LeetCode 129 Sum Root to Leaf Numbers

LeetCode

You are given the root of a binary tree containing digits from 0 to 9 only.

Each root-to-leaf path in the tree represents a number.

For example, the root-to-leaf path 1 -> 2 -> 3 represents the number 123.

Return the total sum of all root-to-leaf numbers. Test cases are generated so that the answer will fit in a 32-bit integer.
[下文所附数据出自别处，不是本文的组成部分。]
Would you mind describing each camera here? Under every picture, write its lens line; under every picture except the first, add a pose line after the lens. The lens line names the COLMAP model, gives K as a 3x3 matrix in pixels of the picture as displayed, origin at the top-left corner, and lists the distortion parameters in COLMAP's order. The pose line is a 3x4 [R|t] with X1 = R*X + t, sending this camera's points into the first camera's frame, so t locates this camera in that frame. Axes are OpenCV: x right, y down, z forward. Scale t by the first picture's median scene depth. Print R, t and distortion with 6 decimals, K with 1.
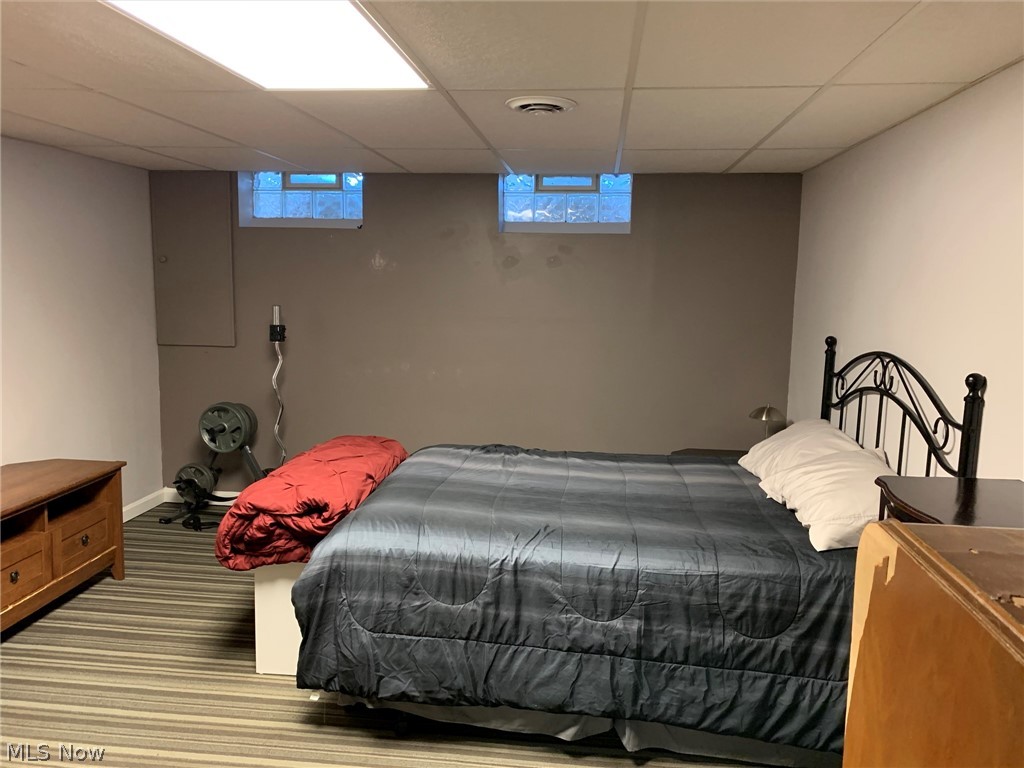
lens RADIAL K [[784.0, 0, 507.6], [0, 784.0, 378.0], [0, 0, 1]] dist [0.008880, 0.001297]
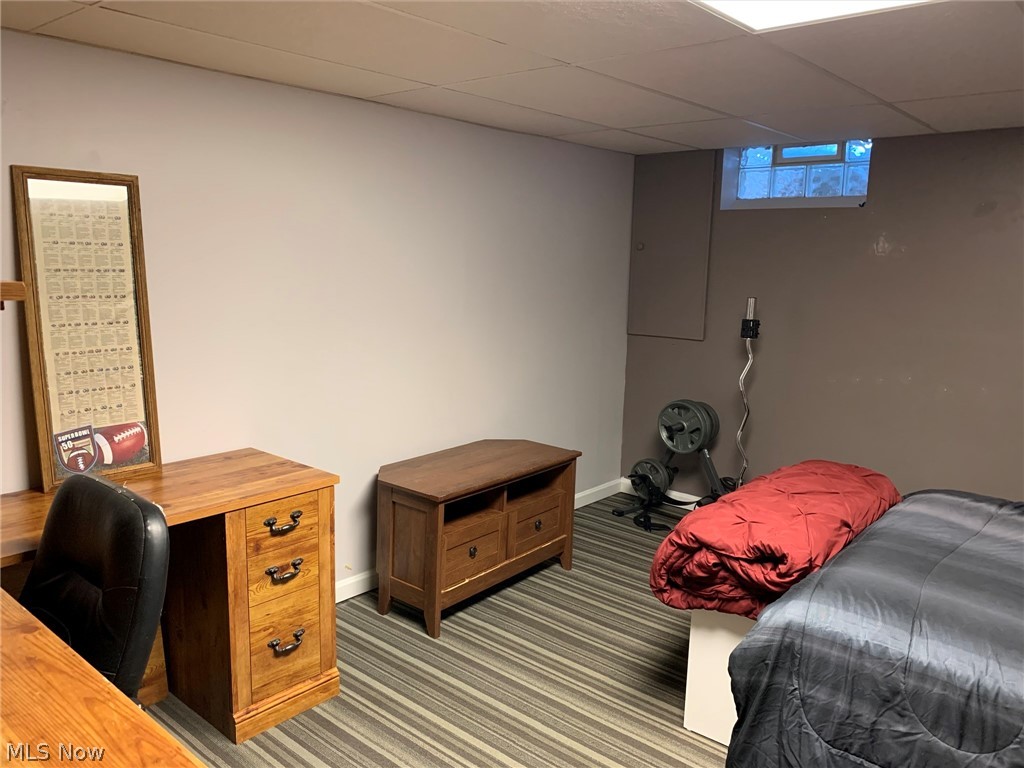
lens RADIAL K [[784.0, 0, 507.6], [0, 784.0, 378.0], [0, 0, 1]] dist [0.008880, 0.001297]
pose [[0.827923, 0.090939, -0.553420, -0.033416], [-0.080670, 0.995815, 0.042950, -0.024468], [0.555009, 0.009085, 0.831794, 0.154485]]
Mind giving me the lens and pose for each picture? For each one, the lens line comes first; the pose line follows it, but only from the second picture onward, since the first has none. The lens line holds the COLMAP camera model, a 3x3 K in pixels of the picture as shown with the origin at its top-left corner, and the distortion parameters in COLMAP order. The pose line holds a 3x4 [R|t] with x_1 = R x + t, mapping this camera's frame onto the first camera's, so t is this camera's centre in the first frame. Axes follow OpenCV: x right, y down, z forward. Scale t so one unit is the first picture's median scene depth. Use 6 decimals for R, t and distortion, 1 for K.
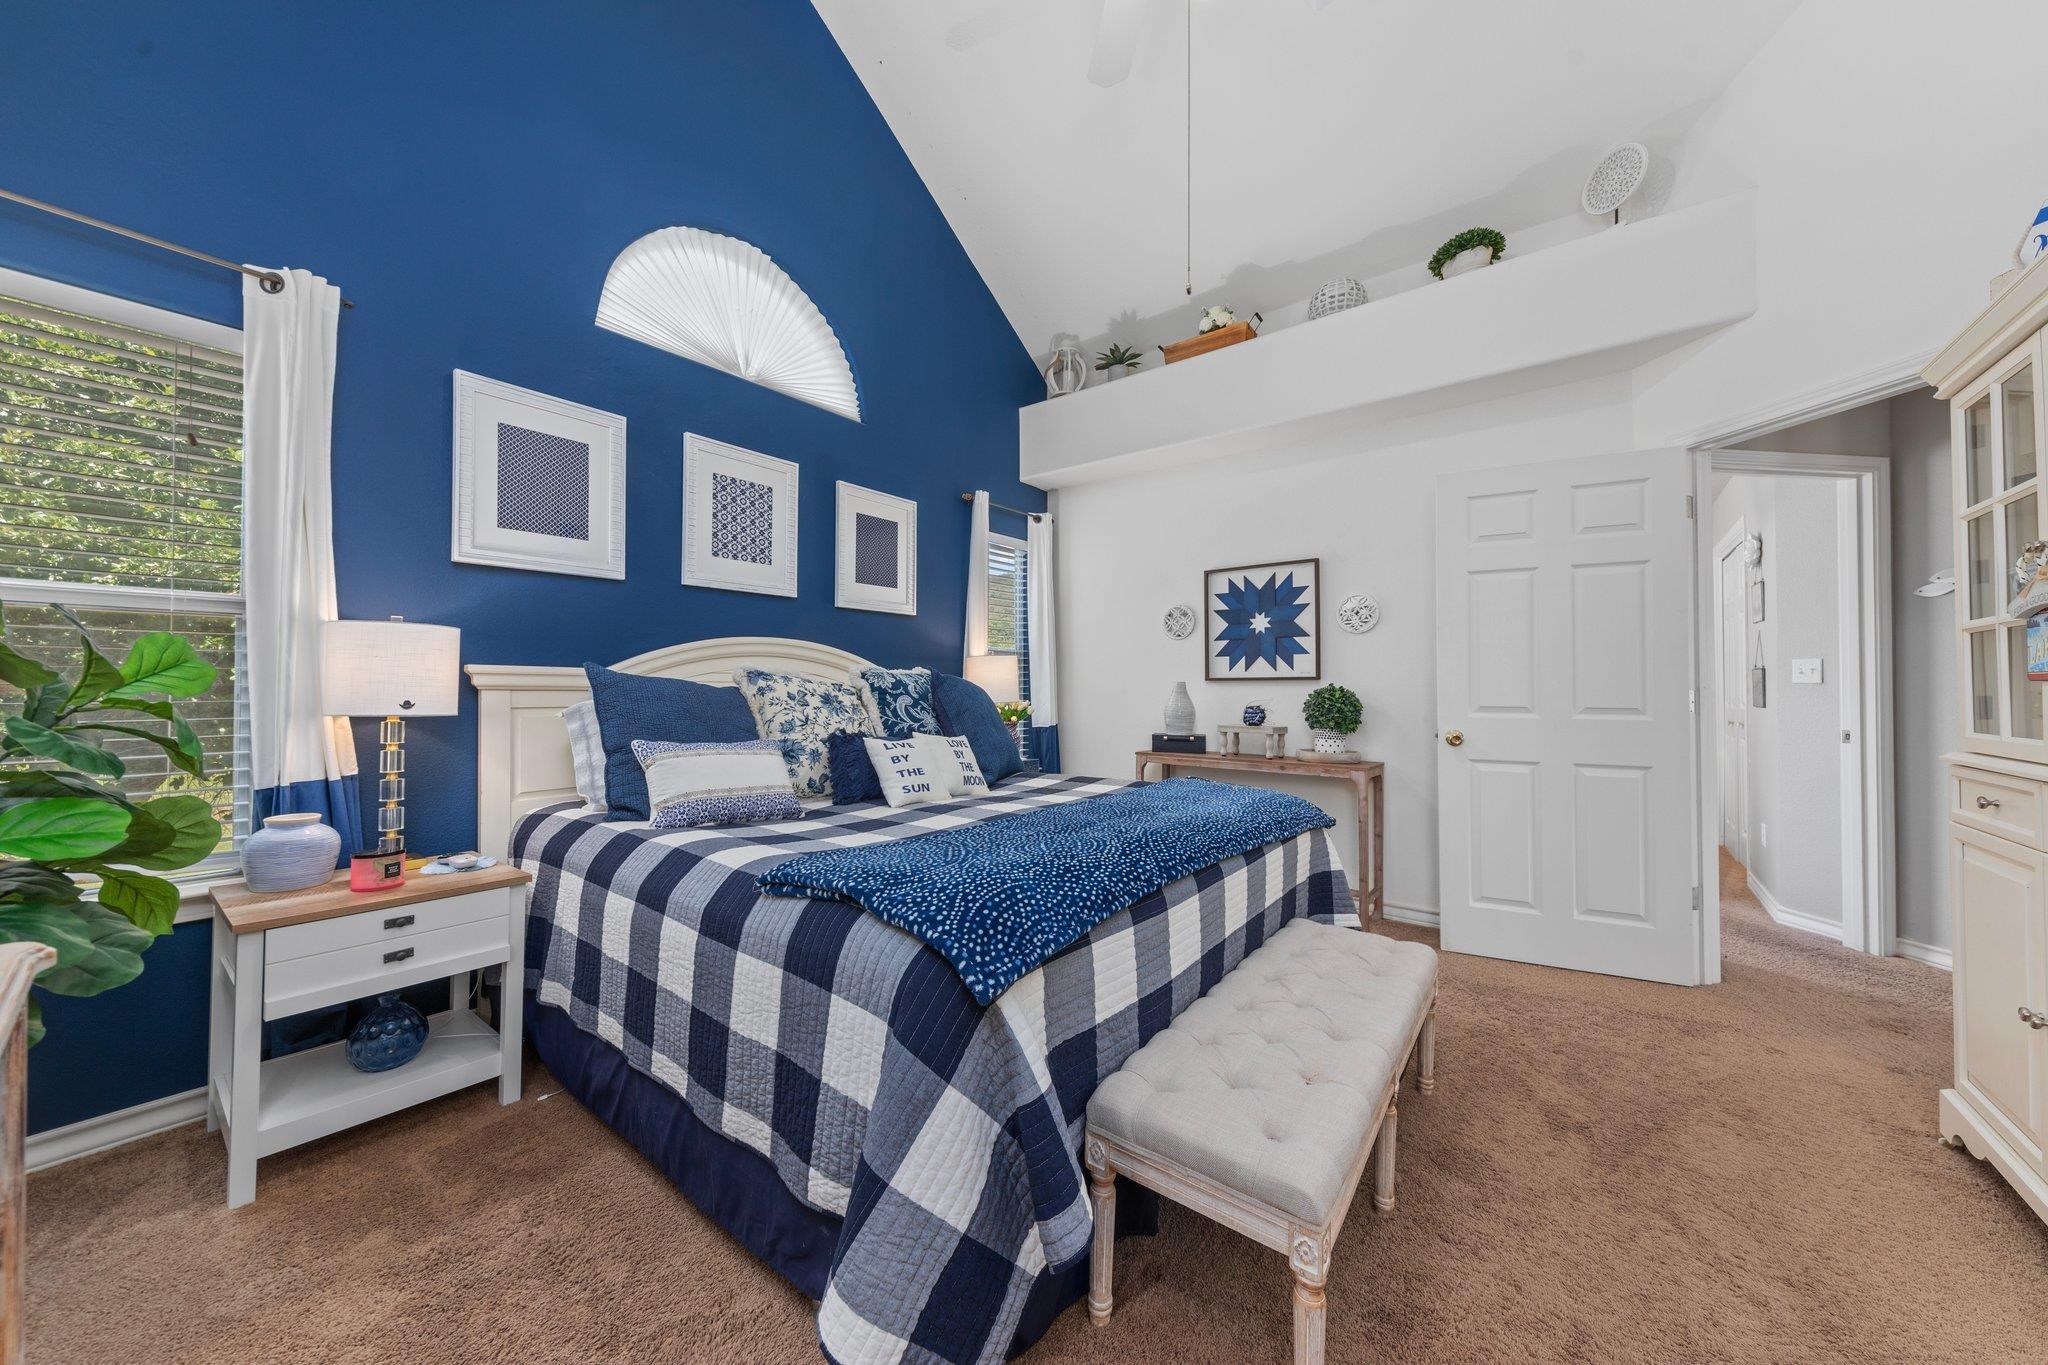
lens RADIAL K [[707.1, 0, 1032.0], [0, 707.1, 677.8], [0, 0, 1]] dist [-0.000743, -0.000443]
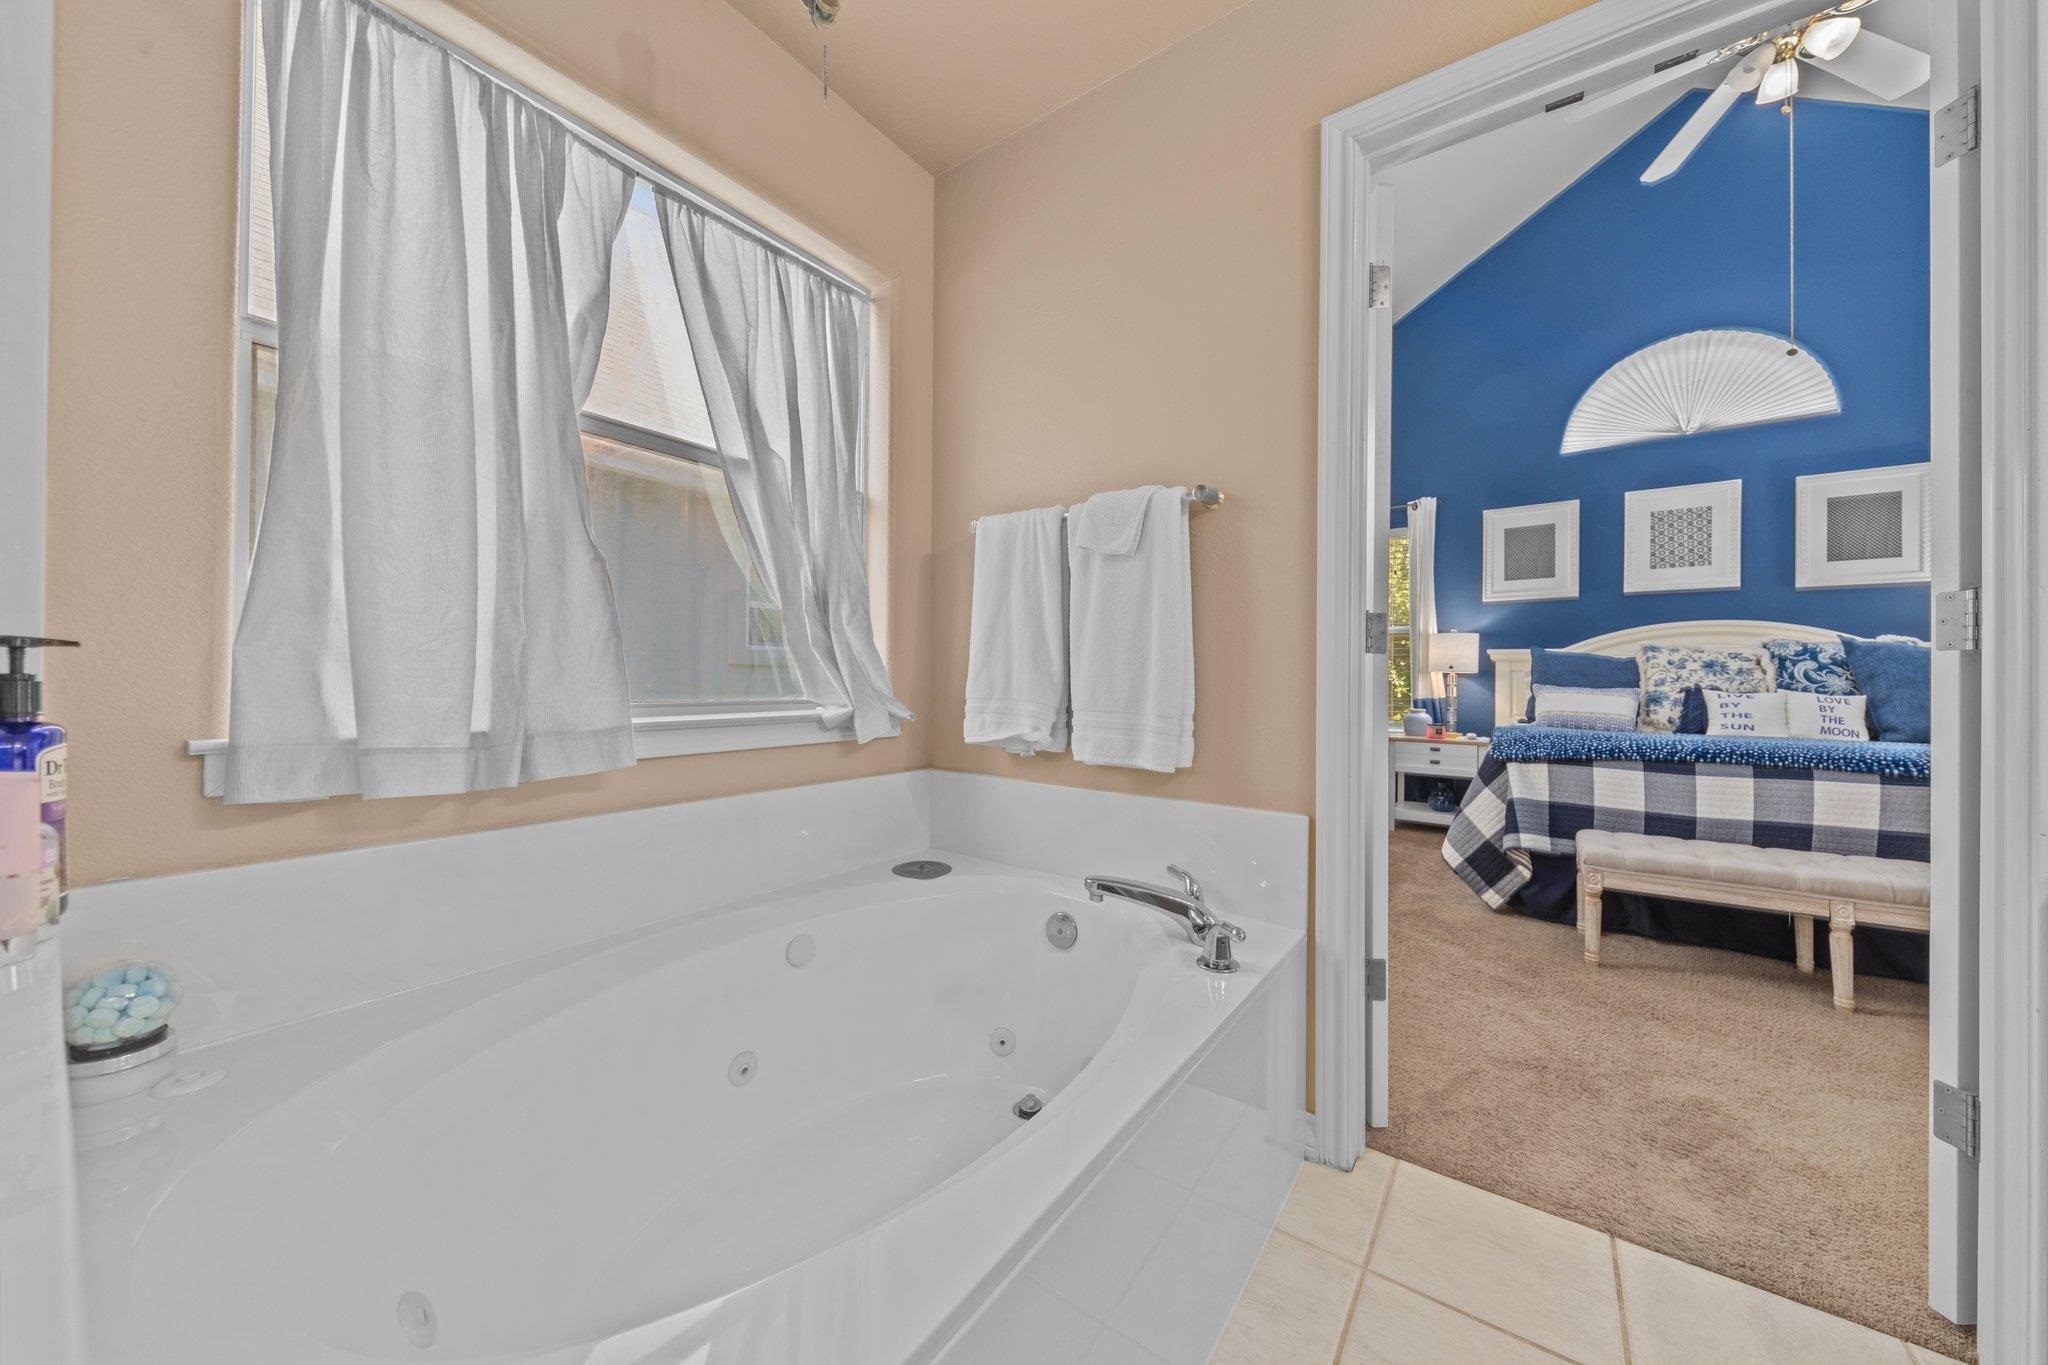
lens RADIAL K [[707.1, 0, 1032.0], [0, 707.1, 677.8], [0, 0, 1]] dist [-0.000743, -0.000443]
pose [[0.041115, -0.005685, -0.999138, 1.070479], [0.009166, 0.999944, -0.005312, 0.054032], [0.999112, -0.008940, 0.041164, -0.382529]]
A leaf node is a node with no children.

Example 1:

Input: root = [1,2,3]
Output: 25
Explanation:
The root-to-leaf path 1->2 represents the number 12.
The root-to-leaf path 1->3 represents the number 13.
Therefore, sum = 12 + 13 = 25.

Example 2:

Input: root = [4,9,0,5,1]
Output: 1026
Explanation:
The root-to-leaf path 4->9->5 represents the number 495.
The root-to-leaf path 4->9->1 represents the number 491.
The root-to-leaf path 4->0 represents the number 40.
Therefore, sum = 495 + 491 + 40 = 1026.

Constraints: The number of nodes in the tree is in the range [1, 1000].
0 <= Node.val <= 9 The depth of the tree will not exceed 10.

题目大意：

由root到叶子节点的数字组成多位数的数，求这些数的总和

解题思路：

题目提到叶子节点，所以DFS中要含叶子节点的情况

解题步骤：

N/A

注意事项：

题目提到叶子节点，所以DFS中要含叶子节点的情况。当然还要有root为空的情况，这样root.left和root.right不用非空检查，代码更简洁

Python代码：

def sumNumbers(self, root: TreeNode) -> int:
	return self.dfs(root, 0)

def dfs(self, root, path):
	if not root:
		return 0
	current = path * 10 + root.val
	if not root.left and not root.right:
		return current
	#if root.left #if root.right:
	return self.dfs(root.left, current) + self.dfs(root.right, current)

算法分析：

时间复杂度为O(n)，空间复杂度O(1)